Depends on the driver.

> BTW, anyone knows the right way of get a tcp port number in human readable form?
> I'm doing like this:
> 
> struct tcphdr* tcp = tcp_hdr(my_sk_buff)
> 
> unsigned short src_port = ntohs(tcp->source)
> 
> And it isn't working, the numbers that I get are not right.

Until the packet has gone through the network protocol handler (IP), the
transport header pointer will not be set correctly and tcp_hdr() will return
a pointer to the start of the packet.

Ben.

-- 
Ben Hutchings, Senior Software Engineer, Solarflare Communications
Not speaking for my employer; that's the marketing department's job.
They asked us to note that Solarflare product names are trademarked.

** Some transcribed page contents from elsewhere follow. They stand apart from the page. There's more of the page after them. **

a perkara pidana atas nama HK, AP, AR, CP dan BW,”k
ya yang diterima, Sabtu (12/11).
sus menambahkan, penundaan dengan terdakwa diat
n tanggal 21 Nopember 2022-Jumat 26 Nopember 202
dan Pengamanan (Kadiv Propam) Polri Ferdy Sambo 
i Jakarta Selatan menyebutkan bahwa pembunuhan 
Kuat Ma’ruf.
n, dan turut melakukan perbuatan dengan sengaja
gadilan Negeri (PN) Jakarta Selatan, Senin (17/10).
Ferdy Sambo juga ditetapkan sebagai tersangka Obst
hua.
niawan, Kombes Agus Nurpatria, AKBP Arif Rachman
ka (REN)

Re: Questions about Linux kernel network programming

[James King]

On Thu, Aug 28, 2008 at 10:02 AM, Ben Hutchings
<bhutchings@solarflare.com> wrote:
> Thiago Lacerda wrote:
>> BTW, anyone knows the right way of get a tcp port number in human readable form?
>> I'm doing like this:
>>
>> struct tcphdr* tcp = tcp_hdr(my_sk_buff)
>>
>> unsigned short src_port = ntohs(tcp->source)
>>
>> And it isn't working, the numbers that I get are not right.
>
> Until the packet has gone through the network protocol handler (IP), the
> transport header pointer will not be set correctly and tcp_hdr() will return
> a pointer to the start of the packet.

Thanks for the explanation Ben, I was having the same problem with a
toy netfilter module hooked in prerouting a while ago and never
bothered to find out why.  Thiago, here's how I got it working:

struct tcphdr *th = NULL, _tcph;
struct iphdr *iph = ip_hdr(skb);
if (iph && iph->protocol == IPPROTO_TCP)
th = (struct tcphdr *)(skb->data + (iph->ihl * 4));

Alternatively, I think this will work too:
th = skb_header_pointer(skb, (iph->ihl * 4), sizeof(_tcph), &_tcph);


HTH

Re: Questions about Linux kernel network programming

[Ben Hutchings]

James King wrote:
> On Thu, Aug 28, 2008 at 10:02 AM, Ben Hutchings
> <bhutchings@solarflare.com> wrote:
> > Thiago Lacerda wrote:
> >> BTW, anyone knows the right way of get a tcp port number in human readable form?
> >> I'm doing like this:
> >>
> >> struct tcphdr* tcp = tcp_hdr(my_sk_buff)
> >>
> >> unsigned short src_port = ntohs(tcp->source)
> >>
> >> And it isn't working, the numbers that I get are not right.
> >
> > Until the packet has gone through the network protocol handler (IP), the
> > transport header pointer will not be set correctly and tcp_hdr() will return
> > a pointer to the start of the packet.
> 
> Thanks for the explanation Ben, I was having the same problem with a
> toy netfilter module hooked in prerouting a while ago and never
> bothered to find out why.  Thiago, here's how I got it working:
> 
> struct tcphdr *th = NULL, _tcph;
> struct iphdr *iph = ip_hdr(skb);
> if (iph && iph->protocol == IPPROTO_TCP)
> th = (struct tcphdr *)(skb->data + (iph->ihl * 4));
> 
> Alternatively, I think this will work too:
> th = skb_header_pointer(skb, (iph->ihl * 4), sizeof(_tcph), &_tcph);

What makes you think ihl is valid?

Please read <http://www.cpni.gov.uk/Docs/InternetProtocol.pdf> before
trying to parse untrusted packets.

Ben.

-- 
Ben Hutchings, Senior Software Engineer, Solarflare Communications
Not speaking for my employer; that's the marketing department's job.
They asked us to note that Solarflare product names are trademarked.